The angel in the centre is dressed in a way that would have prompted Rublev’s contemporaries to recognise him as Jesus, and the fact that he is seated in the position of the host and the gesture of blessing he is making over the chalice in the centre of the table reinforce that identity.
Jesus gazes towards the figure who is seated on the left of the picture, the figure which represents God the Father. Jesus sees God with absolute clarity, understanding and love. The messages for us are precisely those which Jesus gives to Nicodemus in today’s Gospel when he says:
“…we speak of what we know and testify to what we have seen.”
and then we read that
“…God so loved the world that he gave his only Son, to that everyone who believes in him may not perish but may have eternal life.”
Jesus looks towards God the Father, but he is painted in such a way that it seems that he has just turned his head in that direction and that a moment before he was gazing at the third figure, the one on the right of the image, the one that represents the Holy Spirit. That figure faces in the direction of Jesus and of God the Father. And in our Gospel reading Jesus speaks of the transforming power of the Holy Spirit, of the possibility of new birth in the Holy Spirit.
Together the three figures form a circle of mutual contemplation and love. The arched backs of God the Father and the Holy Spirit are two arcs of that circle.
Many people have found the doctrine of the Trinity difficult or even impossible and I have considerable sympathy with those difficulties. Yet without it there are other important things which become impossible to believe. The most important belief which makes no sense without the Trinity is the simple and vital proposition that you’ll find in the 1st Epistle of John:
“Whoever does not love does not know God, for God is love.”
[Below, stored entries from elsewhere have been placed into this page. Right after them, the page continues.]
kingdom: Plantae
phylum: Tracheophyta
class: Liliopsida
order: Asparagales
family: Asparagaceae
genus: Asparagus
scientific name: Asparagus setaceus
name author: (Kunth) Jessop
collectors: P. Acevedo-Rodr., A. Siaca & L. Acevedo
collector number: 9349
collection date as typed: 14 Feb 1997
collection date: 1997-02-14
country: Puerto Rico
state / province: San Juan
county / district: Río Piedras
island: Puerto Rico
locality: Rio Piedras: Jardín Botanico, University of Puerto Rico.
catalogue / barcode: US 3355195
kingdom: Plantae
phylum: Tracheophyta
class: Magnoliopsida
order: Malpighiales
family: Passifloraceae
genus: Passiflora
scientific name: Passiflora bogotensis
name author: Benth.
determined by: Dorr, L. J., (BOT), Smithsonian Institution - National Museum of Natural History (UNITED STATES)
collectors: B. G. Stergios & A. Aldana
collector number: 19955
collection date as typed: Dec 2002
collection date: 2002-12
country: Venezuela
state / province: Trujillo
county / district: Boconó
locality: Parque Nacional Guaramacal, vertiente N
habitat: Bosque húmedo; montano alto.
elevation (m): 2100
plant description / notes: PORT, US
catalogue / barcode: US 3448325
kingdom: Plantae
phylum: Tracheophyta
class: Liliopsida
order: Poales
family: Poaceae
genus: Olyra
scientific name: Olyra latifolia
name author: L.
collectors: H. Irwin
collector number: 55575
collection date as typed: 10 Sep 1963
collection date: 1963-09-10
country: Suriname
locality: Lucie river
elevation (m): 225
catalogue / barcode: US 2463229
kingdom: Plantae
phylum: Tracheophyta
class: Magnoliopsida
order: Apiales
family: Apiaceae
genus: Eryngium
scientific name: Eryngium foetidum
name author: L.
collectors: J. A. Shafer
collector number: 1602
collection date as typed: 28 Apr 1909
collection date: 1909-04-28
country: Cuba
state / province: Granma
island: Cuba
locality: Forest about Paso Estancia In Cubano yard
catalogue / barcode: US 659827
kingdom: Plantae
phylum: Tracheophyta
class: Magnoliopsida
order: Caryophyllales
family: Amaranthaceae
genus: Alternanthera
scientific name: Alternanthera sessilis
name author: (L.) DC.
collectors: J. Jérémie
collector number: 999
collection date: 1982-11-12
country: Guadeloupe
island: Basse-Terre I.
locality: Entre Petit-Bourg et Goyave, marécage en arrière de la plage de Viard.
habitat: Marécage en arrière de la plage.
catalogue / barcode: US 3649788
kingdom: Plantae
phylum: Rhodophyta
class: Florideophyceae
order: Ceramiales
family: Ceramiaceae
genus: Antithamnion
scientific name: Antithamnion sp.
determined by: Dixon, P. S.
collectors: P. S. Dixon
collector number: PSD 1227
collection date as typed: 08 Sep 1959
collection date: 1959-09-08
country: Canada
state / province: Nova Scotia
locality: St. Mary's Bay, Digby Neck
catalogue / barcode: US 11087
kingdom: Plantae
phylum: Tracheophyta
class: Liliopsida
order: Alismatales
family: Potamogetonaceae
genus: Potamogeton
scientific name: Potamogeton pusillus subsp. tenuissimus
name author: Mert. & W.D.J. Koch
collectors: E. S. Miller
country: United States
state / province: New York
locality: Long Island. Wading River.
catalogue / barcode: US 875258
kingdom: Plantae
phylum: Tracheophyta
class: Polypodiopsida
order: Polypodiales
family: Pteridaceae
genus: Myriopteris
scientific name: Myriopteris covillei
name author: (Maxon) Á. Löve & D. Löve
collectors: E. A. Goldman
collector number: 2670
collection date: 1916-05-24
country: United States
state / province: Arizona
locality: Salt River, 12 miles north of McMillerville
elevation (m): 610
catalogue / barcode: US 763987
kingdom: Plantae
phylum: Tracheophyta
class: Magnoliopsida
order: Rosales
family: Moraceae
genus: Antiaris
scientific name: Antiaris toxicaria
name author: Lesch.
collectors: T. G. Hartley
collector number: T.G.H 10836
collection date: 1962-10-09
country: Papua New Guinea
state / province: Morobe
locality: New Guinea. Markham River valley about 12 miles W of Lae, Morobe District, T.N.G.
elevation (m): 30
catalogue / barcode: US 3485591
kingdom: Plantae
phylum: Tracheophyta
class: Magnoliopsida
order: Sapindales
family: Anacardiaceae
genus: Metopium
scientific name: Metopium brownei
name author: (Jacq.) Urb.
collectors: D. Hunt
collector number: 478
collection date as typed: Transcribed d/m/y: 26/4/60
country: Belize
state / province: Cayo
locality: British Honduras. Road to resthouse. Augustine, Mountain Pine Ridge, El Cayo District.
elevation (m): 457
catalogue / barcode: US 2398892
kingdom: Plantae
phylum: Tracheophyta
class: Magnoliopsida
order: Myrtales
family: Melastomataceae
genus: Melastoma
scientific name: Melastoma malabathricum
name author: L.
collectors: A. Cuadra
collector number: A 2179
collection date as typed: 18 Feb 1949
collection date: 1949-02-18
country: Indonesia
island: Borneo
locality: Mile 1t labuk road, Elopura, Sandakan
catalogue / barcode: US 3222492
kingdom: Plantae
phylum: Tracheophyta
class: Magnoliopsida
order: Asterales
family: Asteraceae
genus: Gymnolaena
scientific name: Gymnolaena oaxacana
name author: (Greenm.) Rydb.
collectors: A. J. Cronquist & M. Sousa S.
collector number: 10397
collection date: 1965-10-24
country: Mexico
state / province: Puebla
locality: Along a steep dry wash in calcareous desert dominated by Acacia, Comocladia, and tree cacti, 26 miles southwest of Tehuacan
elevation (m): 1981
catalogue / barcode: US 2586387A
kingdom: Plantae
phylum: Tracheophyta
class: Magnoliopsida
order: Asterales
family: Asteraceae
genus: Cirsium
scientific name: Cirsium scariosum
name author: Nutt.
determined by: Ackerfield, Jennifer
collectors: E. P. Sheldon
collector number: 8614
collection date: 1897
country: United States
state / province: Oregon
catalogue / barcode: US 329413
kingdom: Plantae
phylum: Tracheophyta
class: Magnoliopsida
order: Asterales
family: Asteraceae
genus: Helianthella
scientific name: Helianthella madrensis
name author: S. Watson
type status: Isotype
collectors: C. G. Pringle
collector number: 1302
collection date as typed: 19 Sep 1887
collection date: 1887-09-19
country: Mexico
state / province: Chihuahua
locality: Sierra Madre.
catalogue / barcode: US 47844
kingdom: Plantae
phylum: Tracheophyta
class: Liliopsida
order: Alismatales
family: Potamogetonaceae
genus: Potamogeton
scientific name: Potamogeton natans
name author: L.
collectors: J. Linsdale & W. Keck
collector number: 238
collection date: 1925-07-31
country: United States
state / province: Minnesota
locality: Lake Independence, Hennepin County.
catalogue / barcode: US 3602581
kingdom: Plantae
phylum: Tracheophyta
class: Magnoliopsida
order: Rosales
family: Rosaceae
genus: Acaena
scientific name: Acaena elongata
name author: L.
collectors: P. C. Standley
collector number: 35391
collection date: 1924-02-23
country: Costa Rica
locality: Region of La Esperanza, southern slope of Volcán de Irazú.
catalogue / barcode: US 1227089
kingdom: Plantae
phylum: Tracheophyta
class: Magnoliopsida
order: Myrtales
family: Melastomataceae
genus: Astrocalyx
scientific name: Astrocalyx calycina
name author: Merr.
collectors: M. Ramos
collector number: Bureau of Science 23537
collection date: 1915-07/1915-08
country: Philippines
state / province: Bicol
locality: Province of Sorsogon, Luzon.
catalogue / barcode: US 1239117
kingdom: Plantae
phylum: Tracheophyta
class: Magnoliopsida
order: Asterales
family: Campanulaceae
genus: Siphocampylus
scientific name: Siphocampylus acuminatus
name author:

Not “God is loving” or “God is compassionate” or “God is merciful”. Those are ways of speaking which we can apply to other human beings. “God is love” is a statement of a different kind. Love is about living in relationship, and for the words “God is love” to make sense, there has to be relationship within God, there has to be the mutual love and contemplation which the icon shows.
And what about us? We read in Genesis that we are made in the image and likeness of God. If God is loving and relational, we aren’t created to behave like self-made people, finding and asserting our individuality. We are made to relate lovingly one to another and to God. We are made to work together. As one of Susan’s carers said to me last week:
“Teamwork is Dreamwork.”
None of the figures in the icon is looking directly at us and yet the icon invites us in, encourages us to participate in the love of God the Holy Trinity. The three figures are seated on a platform and, if you look carefully, you will see that the perspective of that platform is reversed. It points towards us. There is an empty space at the table which we are invited to occupy. We too can be part of the circle of love.
Over the Christian centuries, writers and thinkers have used different word pictures to describe that invitation to belong to God the Holy Trinity. St Paul writes in today’s Epistle that we are invited to be “children and heirs” – members of a family. Some theologians have likened the Holy Trinity to a dance which we are invited to join. We might also think of it as the invitation to be part of a team. Andrei Rublev chose the metaphor of hospitality – Abraham’s hospitality to the angels seen as the Holy Trinity’s open and loving offer of hospitality to us.
To that invitation, the obvious, the honest reaction is “Who me? The person who is so often grumpy, bad-tempered and selfish?” That’s what the priest-poet George Herbert was getting at in the poem you will find beneath the icon.
Love bade me welcome: yet my soul drew back,
Guilty of dust and sin.
But quick-eyed Love, observing me grow slack
From my first entrance in,
Drew nearer to me, sweetly questioning
If I lacked anything.
"A guest," I answered, "worthy to be here":
Love said, "You shall be he."
"I, the unkind, ungrateful? Ah, my dear,
I cannot look on thee."
Love took my hand, and smiling did reply,
"Who made the eyes but I?"
"Truth, Lord; but I have marred them; let my shame
Go where it doth deserve."
"And know you not," says Love, "who bore the blame?"
"My dear, then I will serve."
"You must sit down," says Love, "and taste my meat."
So I did sit and eat.
And so we are invited to be nourished and transformed by the God who is love.